Producer cartel Opec, with partner countries such as Russia, meets on Thursday to discuss a potential cut in crude output.
In the face of a growing supply overhang, it will be keen to avert the kind of build-up in global oil inventories that sent prices on a 19-month long decline starting in late 2014.
After reaching a truce on trade over the weekend, the US and China appeared once again to be at loggerheads after President Donald Trump threatened “major tariffs” on Chinese imports if the two failed to reach an effective deal.
Stock markets tumbled, taking cyclical assets such as oil with them, as the renewed tension rekindled fears of a global recession. Those concerns were reflected by a sharp drop in longer-term US treasury yields.
Brent crude futures were down 28c on the day at $61.88 a barrel by 10.24am GMT, while US crude futures were down 26c at $52.40.
The oil price rallied by nearly 10% over Monday’s and Tuesday’s sessions, but has now retraced half of those gains.
“Oil sentiment is very fragile given clear event risk at play,” Harry Tchilinguirian, head of commodity strategy at BNP Paribas told the Reuters Global Oil Forum.
“The optimism that emerged following the Group of 20 summit with some progress in US-China trade relations and the announcements of producer cooperation … give way very quickly.”
Saudi Arabia produced a record 11.3-million barrels a day of crude in November, according to a source familiar with the matter.
That marks a rise from October’s 10.65-million barrels a day, which, if confirmed, would mark the second-largest monthly increase since Reuters records began in 1997.
An 11th consecutive weekly build in US crude inventories, the world’s largest and most visible, added to the pressure on the prices.
Official US government oil production and inventory data is due later on Thursday, delayed by one day.

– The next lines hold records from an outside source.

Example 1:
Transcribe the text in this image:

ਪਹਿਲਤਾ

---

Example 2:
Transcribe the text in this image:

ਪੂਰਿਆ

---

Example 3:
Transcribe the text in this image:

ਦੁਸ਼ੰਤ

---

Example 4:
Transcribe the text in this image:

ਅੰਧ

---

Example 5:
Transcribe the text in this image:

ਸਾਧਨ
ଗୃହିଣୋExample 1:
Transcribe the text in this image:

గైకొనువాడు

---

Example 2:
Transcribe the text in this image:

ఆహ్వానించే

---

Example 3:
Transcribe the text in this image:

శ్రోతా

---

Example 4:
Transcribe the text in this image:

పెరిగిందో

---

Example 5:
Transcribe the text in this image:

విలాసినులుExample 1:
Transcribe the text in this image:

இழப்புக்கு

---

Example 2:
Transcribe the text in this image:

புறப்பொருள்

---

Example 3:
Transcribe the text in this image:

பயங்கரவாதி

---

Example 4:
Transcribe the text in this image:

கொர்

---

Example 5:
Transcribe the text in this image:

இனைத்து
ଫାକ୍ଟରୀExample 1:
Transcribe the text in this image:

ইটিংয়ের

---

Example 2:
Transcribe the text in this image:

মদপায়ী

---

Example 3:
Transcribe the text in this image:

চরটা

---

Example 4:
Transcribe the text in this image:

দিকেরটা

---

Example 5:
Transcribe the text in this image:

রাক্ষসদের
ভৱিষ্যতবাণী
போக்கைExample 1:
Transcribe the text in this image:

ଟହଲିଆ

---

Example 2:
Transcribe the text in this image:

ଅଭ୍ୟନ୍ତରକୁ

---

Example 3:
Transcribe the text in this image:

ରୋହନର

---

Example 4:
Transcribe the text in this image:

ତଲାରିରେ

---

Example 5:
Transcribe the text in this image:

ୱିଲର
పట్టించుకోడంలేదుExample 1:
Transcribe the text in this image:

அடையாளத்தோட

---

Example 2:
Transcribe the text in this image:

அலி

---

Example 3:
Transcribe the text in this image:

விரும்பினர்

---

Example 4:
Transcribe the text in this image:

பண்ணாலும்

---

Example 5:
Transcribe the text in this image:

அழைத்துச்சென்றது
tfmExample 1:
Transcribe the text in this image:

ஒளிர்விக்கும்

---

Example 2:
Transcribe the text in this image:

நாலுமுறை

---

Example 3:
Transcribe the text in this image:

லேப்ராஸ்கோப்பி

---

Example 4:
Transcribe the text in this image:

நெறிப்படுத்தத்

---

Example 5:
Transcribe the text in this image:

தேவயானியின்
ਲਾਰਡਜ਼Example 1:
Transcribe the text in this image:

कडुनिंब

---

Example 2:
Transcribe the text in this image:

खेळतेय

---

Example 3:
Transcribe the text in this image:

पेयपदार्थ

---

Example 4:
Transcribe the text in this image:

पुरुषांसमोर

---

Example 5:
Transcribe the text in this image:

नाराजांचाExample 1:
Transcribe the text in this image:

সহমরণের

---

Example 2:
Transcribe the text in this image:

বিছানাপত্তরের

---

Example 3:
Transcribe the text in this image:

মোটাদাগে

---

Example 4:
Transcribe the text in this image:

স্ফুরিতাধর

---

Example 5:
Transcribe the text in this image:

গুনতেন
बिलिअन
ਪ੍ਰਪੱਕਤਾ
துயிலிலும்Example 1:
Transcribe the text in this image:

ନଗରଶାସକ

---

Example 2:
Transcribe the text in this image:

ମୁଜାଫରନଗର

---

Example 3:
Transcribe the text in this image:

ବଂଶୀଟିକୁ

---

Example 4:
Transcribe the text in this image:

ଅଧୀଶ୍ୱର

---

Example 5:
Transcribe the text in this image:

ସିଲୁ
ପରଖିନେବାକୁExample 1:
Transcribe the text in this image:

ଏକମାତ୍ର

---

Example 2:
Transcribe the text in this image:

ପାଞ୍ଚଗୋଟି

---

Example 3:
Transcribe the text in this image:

A Reuters survey forecasts a decline of 900,000 barrels.
Asian petrol refining margins have fallen to their lowest in seven years, as have European margins, meaning that processing it has become a loss-making business, a worry for both oil investors and producers
Bank of America Merrill Lynch said in its 2019 economic outlook, published on Tuesday, that “most major economies are likely to see decelerating activity”, although it added that “a steady stream of monetary and fiscal stimulus measures” was expected to stem the slowdown.